Am 11. und 12. Mai lade ich zu zwei weiteren Veranstaltungen meiner Reihe „Grün macht Appetit“ ein. Sie sind herzlich eingeladen, mit meinen Gästen und mir zu diskutieren.

Eine Anmeldung ist nicht erforderlich!


 

Grün macht Appetit in Falkensee: Gesund Essen in Schule und Kita?!

Familiencafe
Finkenkruger Str. 58
14612 Falkensee

11.05.2015
19:00 – 21:00

Auf den Geschmack kommt man meistens in frühster Kindheit. Lebensmittel entdecken, sie probieren, mit ihnen kochen und experimentieren – das gibt es jedoch in nur wenigen Kitas und Schulen. Auf dem Speiseplan steht oftmals nicht nur zu wenig Obst, Gemüse, Salat oder Rohkost. Das Schul- und Kitaessen wird vielerorts auch extern zubereitet und statt nach Qualität wird nach dem Preis vergeben.

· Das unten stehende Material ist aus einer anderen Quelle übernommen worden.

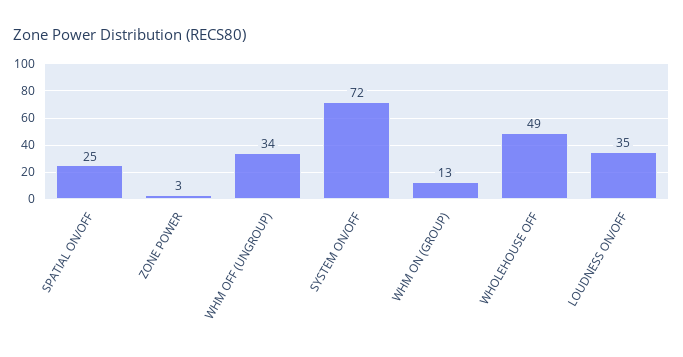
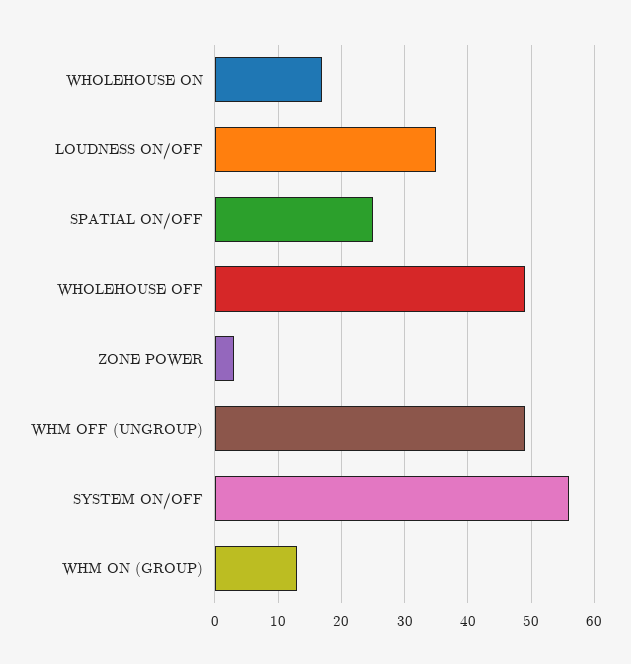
  {
    "SPATIAL ON/OFF": 25,
    "ZONE POWER": 3,
-   "WHM OFF (UNGROUP)": 34,
+   "WHM OFF (UNGROUP)": 49,
-   "SYSTEM ON/OFF": 72,
+   "SYSTEM ON/OFF": 56,
    "WHM ON (GROUP)": 13,
    "WHOLEHOUSE OFF": 49,
-   "LOUDNESS ON/OFF": 35
+   "LOUDNESS ON/OFF": 35,
+   "WHOLEHOUSE ON": 17
  }

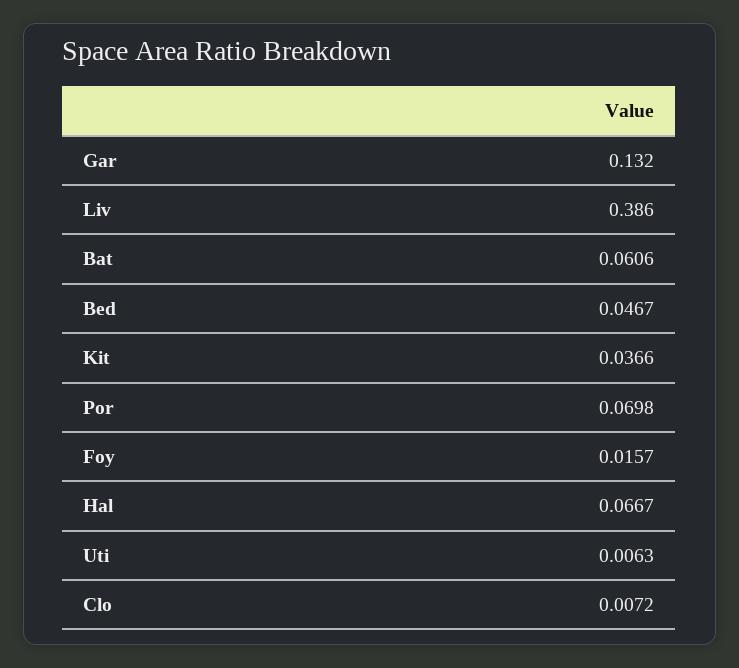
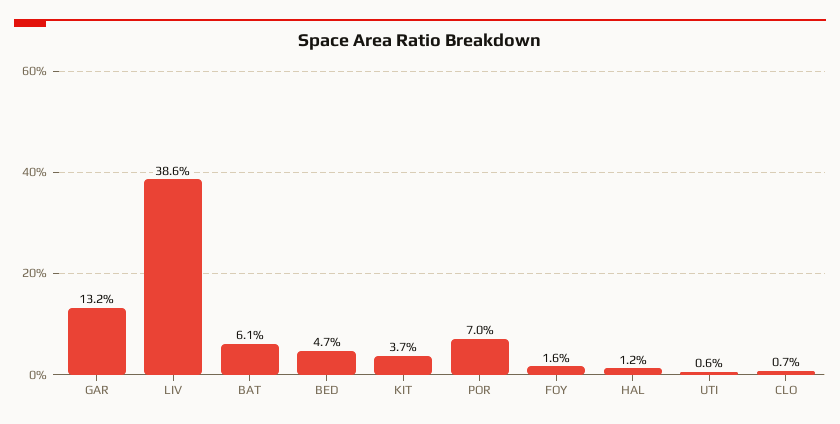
  {
    "Gar": 0.132,
    "Liv": 0.386,
    "Bat": 0.0606,
    "Bed": 0.0467,
    "Kit": 0.0366,
    "Por": 0.0698,
    "Foy": 0.0157,
-   "Hal": 0.0667,
+   "Hal": 0.012,
    "Uti": 0.0063,
    "Clo": 0.0072
  }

Gemeinsam mit der Falkenseer Landtagsabgeordneten Ursula Nonnemacher, der Leiterin der Vernetzungsstelle Schulverpflegung Brandenburg Dr. Maren Daenzer-Wiedmer und Dr. Doreen Burdack vom Gemüse Ackerdemie e.V. wollen wir darüber diskutieren , ob man Qualitätskriterien in Schulen verordnen oder auf Freiwilligkeit setzen sollte? Wie können Eltern und Schülerwünsche bei der Catererauswahl stärker berücksichtigt werden? Wie kann man den Preis als Hauptauswahlkriterium für Schulessen für viele Menschen abfedern? Welches Wissen über Ernährung haben Jugendliche heute eigentlich noch? Und wie bekommen wir mehr regionale Produkte in die Catererküchen?

 

Zur Veranstaltung gereicht wird bunte Gemüsesuppe und ayurvedische Linsen-Gemüsesuppe der Falkenseer Köchin Skaidrit Fitz-Walter.


 

Grün macht Appetit in Vetschau: Ambrosia – Was tun?

Ratskeller Vetschau
Markt 5,
03226 Vetschau/Spreewald

12.05.2015
18:00 – 21:00

Die Ausbreitung der beifußblättrigen Ambrosie bereitet große Sorgen – die biologische Vielfalt, die heimische Landwirtschaft und die Gesundheit der Menschen sind gefährdet.

Land, Bund und EU haben seit 2009 einiges getan, um den sogenannten invasiven Arten, wie der Ambrosia, zu begegnen. Was kann und muss Politik und Verwaltung in Land und Bund aktuell tun, um die weitere Ausbreitung dieser nichtheimischen Pflanze zu stoppen und sie möglichst wieder zurückzudrängen?

Ich freue mich, dieser Frage nachzugehen mit:

Dietmar Horke, Bürgermeister der Stadt Drebkau, Benjamin Raschke, bündnisgrüner Landtagsabgeordneter, und allen interessierten Gästen.